The software described in this documentation is either in Extended Support or Sustaining Support. See https://www.oracle.com/us/support/library/enterprise-linux-support-policies-069172.pdf for more information.
Oracle recommends that you upgrade the software described by this documentation as soon as possible.

11.6.7 Address Spaces

DTrace executes D programs within the address space of the operating system kernel. Your entire Oracle Linux system manages one address space for the operating system kernel, and one for each user process. As each address space provides the illusion that it can access all of the memory on the system, the same virtual address might be used in different address spaces, but it would translate to different locations in physical memory. If your D programs use pointers, you need to be aware which address space corresponds to those pointers.

For example, if you use the syscall provider to instrument entry to a system call such as pipe() that takes a pointer to an integer or to an array of integers as an argument, it is not valid to use the * or [] operators to dereference that pointer or array. The address is in the address space of the user process that performed the system call, and not in the address space of the kernel.
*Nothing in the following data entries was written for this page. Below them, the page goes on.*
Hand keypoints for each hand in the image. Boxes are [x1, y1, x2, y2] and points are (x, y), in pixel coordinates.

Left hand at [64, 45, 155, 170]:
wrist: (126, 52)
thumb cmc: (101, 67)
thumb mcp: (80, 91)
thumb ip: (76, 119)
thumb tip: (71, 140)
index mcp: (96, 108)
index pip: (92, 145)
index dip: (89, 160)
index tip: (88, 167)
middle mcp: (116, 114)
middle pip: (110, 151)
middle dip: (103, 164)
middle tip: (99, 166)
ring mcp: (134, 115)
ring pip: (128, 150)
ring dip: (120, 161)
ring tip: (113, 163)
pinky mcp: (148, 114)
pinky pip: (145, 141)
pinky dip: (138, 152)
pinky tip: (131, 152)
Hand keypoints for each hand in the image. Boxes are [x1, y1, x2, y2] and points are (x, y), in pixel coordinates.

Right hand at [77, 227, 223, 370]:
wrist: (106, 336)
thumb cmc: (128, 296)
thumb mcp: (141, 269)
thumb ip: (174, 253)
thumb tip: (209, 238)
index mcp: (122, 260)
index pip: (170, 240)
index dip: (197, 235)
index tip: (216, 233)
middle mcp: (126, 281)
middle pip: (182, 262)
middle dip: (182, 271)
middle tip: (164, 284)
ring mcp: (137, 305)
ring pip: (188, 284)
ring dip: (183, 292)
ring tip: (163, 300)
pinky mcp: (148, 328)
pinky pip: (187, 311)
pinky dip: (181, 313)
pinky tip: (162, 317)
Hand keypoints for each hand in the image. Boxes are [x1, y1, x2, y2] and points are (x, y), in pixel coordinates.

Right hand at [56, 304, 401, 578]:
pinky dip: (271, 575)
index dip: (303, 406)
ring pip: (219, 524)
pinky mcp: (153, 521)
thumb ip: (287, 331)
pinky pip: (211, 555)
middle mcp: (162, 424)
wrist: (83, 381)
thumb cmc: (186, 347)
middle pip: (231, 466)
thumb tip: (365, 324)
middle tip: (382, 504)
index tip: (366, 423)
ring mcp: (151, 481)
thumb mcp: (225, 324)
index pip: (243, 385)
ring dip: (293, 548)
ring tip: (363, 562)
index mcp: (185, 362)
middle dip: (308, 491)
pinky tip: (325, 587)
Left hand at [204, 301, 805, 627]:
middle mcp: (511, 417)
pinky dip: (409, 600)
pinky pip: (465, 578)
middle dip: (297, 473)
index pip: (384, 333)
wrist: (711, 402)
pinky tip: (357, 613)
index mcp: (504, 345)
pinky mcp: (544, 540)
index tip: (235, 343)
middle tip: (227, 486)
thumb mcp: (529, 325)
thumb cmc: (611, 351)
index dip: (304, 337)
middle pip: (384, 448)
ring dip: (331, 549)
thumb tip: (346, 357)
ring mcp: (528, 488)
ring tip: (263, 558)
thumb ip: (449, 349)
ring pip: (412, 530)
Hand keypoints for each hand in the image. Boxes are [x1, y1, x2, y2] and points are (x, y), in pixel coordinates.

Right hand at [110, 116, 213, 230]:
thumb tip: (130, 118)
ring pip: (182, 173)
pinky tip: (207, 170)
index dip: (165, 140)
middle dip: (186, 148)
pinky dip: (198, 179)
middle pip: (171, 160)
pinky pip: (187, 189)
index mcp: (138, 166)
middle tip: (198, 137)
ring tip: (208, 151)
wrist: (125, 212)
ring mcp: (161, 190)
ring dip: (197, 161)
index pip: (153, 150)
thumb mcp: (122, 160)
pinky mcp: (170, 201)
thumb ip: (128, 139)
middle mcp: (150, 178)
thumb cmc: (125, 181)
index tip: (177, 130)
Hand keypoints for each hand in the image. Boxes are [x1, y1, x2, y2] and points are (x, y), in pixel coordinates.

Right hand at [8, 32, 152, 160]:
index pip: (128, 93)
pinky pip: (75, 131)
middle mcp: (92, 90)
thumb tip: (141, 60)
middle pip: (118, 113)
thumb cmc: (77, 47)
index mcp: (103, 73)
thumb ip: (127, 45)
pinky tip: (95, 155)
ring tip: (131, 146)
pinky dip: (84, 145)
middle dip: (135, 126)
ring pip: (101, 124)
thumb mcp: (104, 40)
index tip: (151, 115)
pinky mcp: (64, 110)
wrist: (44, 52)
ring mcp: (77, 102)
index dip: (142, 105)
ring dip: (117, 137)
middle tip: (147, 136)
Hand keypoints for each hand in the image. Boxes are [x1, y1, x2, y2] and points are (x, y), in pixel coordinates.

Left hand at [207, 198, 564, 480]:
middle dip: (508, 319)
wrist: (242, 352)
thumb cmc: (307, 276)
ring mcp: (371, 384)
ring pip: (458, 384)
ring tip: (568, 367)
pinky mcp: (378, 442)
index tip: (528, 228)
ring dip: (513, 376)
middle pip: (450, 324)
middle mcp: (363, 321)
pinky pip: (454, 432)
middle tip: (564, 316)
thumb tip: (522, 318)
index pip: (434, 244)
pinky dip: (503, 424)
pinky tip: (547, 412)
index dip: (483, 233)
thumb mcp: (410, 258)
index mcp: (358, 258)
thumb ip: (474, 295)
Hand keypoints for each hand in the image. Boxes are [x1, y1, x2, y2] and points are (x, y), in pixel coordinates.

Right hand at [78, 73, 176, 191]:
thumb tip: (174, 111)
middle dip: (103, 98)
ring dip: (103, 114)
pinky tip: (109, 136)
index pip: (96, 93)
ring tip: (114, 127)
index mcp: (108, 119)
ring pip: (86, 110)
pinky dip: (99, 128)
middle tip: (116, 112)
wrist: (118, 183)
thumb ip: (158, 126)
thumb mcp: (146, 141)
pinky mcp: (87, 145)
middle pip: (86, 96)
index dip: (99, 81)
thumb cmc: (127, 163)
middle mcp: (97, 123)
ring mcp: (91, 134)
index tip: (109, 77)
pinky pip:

Dereferencing the address in D accesses the kernel's address space, which would result in an invalid address error or return unexpected data to your D program.

To access user process memory from a DTrace probe, use one of the copyin(), copyinstr(), or copyinto() functions with an address in user space.

The following D programs show two alternate and equivalent ways to print the file descriptor, string, and string length arguments that a process passed to the write() system call:

syscall::write:entry
{
  printf("fd=%d buf=%s count=%d", arg0, stringof(copyin(arg1, arg2)), arg2);
}

syscall::write:entry
{
  printf("fd=%d buf=%s count=%d", arg0, copyinstr(arg1, arg2), arg2);
}

The arg0, arg1 and arg2 variables contain the value of the fd, buf, and count arguments to the system call. Note that the value of arg1 is an address in the address space of the process, and not in the address space of the kernel.

In this example, it is necessary to use the stringof() function with copyin() so that DTrace converts the retrieved user data to a string. The copyinstr() function always returns a string.

To avoid confusion, you should name and comment variables that store user addresses appropriately. You should also store user addresses as variables of type uintptr_t so that you do not accidentally compile D code that dereferences them.